Lei 10.406/2002 – Acesso em 02/03/2026
O Artigo 1.168 do Código Civil de 2002 disciplina o procedimento para o cancelamento do nome empresarial, um tema de grande relevância para a segurança jurídica e a dinâmica do registro de empresas. Este dispositivo estabelece as condições sob as quais o nome empresarial, que goza de proteção legal, pode ser retirado dos registros competentes. A norma visa a depuração dos cadastros, evitando a manutenção de nomes empresariais inativos que poderiam gerar confusão ou impedir o registro de novas denominações.
A legislação prevê duas hipóteses principais para o cancelamento, ambas ligadas à cessação da atividade empresarial. Primeiramente, o cancelamento pode ocorrer quando cessar o exercício da atividade para a qual o nome foi adotado, indicando a inatividade da empresa. Em segundo lugar, a norma abrange a situação em que se ultimar a liquidação da sociedade que o inscreveu, ou seja, após a conclusão de todo o processo de dissolução e extinção da pessoa jurídica. Ambas as situações pressupõem a ausência de continuidade operacional da empresa.
A legitimidade para requerer o cancelamento é ampla, sendo concedida a qualquer interessado, o que inclui não apenas a própria empresa ou seus sócios, mas também terceiros que possam ter interesse na liberação do nome para uso próprio. Esta previsão legal mitiga a perpetuação de nomes empresariais sem função econômica, facilitando a disponibilidade de denominações no mercado. A doutrina majoritária entende que o interesse deve ser legítimo e demonstrável, não se admitindo requerimentos meramente especulativos.
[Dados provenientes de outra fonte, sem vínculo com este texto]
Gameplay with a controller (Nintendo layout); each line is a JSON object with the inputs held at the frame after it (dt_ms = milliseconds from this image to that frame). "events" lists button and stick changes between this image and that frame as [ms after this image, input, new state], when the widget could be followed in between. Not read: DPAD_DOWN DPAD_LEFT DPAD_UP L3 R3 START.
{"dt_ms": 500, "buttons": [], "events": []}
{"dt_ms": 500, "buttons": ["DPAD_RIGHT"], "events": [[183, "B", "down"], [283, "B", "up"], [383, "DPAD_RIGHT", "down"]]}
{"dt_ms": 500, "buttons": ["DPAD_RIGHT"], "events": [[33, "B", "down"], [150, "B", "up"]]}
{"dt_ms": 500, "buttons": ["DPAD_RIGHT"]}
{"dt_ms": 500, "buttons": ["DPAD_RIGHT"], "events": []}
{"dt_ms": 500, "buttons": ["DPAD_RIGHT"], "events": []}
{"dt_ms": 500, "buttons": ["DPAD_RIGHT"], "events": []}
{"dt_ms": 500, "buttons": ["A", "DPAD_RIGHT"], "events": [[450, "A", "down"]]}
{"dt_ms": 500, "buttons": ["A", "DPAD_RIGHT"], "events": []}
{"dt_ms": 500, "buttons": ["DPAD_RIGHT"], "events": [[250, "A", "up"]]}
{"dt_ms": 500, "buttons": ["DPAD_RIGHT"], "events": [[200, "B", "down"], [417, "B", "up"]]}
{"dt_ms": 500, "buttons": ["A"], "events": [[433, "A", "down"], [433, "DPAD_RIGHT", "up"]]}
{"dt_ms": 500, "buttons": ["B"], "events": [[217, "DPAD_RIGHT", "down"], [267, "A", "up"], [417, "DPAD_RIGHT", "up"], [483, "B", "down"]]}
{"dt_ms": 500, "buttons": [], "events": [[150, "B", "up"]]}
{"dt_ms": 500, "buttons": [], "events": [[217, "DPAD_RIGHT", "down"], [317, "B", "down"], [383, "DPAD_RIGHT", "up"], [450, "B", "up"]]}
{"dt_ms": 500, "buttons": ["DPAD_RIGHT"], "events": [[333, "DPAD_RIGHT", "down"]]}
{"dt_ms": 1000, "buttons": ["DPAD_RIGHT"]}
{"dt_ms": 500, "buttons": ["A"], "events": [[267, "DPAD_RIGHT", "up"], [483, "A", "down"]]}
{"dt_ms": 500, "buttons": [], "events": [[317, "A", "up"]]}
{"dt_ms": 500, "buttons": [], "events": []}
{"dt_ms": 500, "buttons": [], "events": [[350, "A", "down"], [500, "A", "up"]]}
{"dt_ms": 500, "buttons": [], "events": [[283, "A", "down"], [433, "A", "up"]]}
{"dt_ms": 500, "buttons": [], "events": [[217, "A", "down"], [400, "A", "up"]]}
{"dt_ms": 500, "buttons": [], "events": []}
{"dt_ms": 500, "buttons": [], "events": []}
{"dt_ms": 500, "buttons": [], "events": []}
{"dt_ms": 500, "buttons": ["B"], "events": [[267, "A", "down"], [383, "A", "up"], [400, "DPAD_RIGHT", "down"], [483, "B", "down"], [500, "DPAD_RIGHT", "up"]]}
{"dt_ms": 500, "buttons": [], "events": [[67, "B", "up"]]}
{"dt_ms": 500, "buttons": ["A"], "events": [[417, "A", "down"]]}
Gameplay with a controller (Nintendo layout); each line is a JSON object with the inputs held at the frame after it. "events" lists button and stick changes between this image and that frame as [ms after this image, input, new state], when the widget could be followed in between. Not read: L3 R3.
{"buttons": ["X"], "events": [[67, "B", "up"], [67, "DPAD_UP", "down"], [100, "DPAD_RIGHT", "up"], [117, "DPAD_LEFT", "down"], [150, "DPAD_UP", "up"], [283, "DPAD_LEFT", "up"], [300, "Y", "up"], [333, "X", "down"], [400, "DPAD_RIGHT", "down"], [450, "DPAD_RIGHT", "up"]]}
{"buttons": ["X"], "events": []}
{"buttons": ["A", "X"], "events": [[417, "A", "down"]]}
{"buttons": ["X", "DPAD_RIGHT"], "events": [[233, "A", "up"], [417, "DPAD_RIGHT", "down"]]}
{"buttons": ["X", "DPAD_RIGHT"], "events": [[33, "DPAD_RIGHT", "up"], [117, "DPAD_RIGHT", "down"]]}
Na prática, o cancelamento do nome empresarial é crucial para a regularização cadastral e para evitar litígios envolvendo a colidência de nomes. Advogados devem orientar seus clientes sobre a importância de manter os registros atualizados, seja para requerer o cancelamento de nomes inativos ou para se proteger contra o uso indevido de sua própria denominação. Conforme análises realizadas pelo sistema de inteligência artificial jurídica Redizz, que mapeia a legislação brasileira, a correta aplicação deste artigo é fundamental para a integridade do sistema de registro de empresas, impactando diretamente a livre concorrência e a identificação das pessoas jurídicas no mercado.